• **The problem**
From the first line to the last, copy the material exactly and leave the pictures out.
[Start of section]
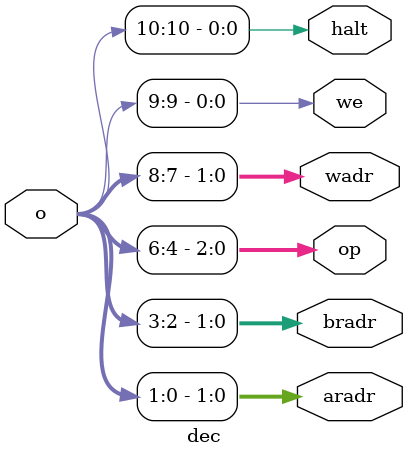
<source format=sv>
module dec(input [10:0] o, output logic [1:0] aradr, bradr, output logic [2:0] op, output logic [1:0] wadr, output logic we, halt);
	assign aradr = o[1:0];
	assign bradr = o[3:2];
	assign op = o[6:4];
	assign wadr = o[8:7];
	assign we = o[9];
	assign halt = o[10];
endmodule

</source>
[End of section]
• **Solution to the exercise**
<source format=sv>
module dec(input [10:0] o, output logic [1:0] aradr, bradr, output logic [2:0] op, output logic [1:0] wadr, output logic we, halt);
	assign aradr = o[1:0];
	assign bradr = o[3:2];
	assign op = o[6:4];
	assign wadr = o[8:7];
	assign we = o[9];
	assign halt = o[10];
endmodule

</source>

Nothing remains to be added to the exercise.